Former U.S. congressman Ron Paul (R) shakes hands on Parliament Hill in Ottawa March 7, 2013. (REUTERS/Chris Wattie)
The big draw guest at this year's Manning Networking Conference is former Republican congressman and presidential candidate Ron Paul. He's best known as the world's most prominent libertarian politician.
But are libertarian values a large part of politics in Canada?
In the annual Manning Barometer report, less than 1% of Canadians identified as libertarian. This is despite the fact the majority of respondents indicated a preference for small government over big - the hallmark of libertarian philosophy.

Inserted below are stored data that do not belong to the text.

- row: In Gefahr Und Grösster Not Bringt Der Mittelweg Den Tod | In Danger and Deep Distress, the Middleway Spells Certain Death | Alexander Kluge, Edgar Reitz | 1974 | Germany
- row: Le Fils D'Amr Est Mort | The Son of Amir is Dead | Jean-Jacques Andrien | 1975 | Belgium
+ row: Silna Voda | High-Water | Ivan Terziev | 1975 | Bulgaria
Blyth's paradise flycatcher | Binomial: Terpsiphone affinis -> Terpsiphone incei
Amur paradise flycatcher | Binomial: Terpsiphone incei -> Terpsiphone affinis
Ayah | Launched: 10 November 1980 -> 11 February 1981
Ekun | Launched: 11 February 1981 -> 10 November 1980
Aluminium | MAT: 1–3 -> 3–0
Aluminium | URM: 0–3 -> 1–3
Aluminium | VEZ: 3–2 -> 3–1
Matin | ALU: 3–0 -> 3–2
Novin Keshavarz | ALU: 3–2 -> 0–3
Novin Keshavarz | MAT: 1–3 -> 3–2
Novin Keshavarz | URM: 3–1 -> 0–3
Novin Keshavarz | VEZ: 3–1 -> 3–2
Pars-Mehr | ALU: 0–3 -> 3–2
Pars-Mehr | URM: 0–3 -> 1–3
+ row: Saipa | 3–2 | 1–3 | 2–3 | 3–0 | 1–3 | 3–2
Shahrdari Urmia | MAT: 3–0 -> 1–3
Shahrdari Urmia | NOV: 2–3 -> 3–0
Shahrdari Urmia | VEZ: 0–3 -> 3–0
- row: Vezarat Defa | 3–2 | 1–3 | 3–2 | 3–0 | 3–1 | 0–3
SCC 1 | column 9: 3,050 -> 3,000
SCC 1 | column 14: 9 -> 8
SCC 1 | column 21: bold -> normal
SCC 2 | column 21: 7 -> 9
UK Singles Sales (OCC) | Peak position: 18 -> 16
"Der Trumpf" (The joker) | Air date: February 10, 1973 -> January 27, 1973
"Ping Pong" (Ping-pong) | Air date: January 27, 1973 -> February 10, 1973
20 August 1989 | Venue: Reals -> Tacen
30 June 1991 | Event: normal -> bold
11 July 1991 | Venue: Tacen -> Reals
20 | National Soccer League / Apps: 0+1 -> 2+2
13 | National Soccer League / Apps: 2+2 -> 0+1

While many small government proponents may end up siding with big tent conservative parties - like Ron Paul did throughout most of his political career - Canadians on both sides of the border also have the option of electing outright libertarians.
While not widely reported, the official Libertarian vote more than doubled in the United States' 2012 presidential election to 1.3 million votes. Their candidate was former New Mexico governor Gary Johnson.
The Libertarian Party of Canada was founded in 1973 and received registered status after fielding 50 candidates in the 1979 election.
The party has yet to capture a sizeable number of votes. In the 2011 federal election the party received 6,017 votes, down from their 1988 peak of 33,000.
"I didn't become a libertarian until 2008 because I didn't know the party existed," says Allen Small, current leader of the provincial Ontario Libertarian Party. "The most important thing we want to do is raise the profile."
Ron Paul speaks Friday morning at the Ottawa Convention Centre.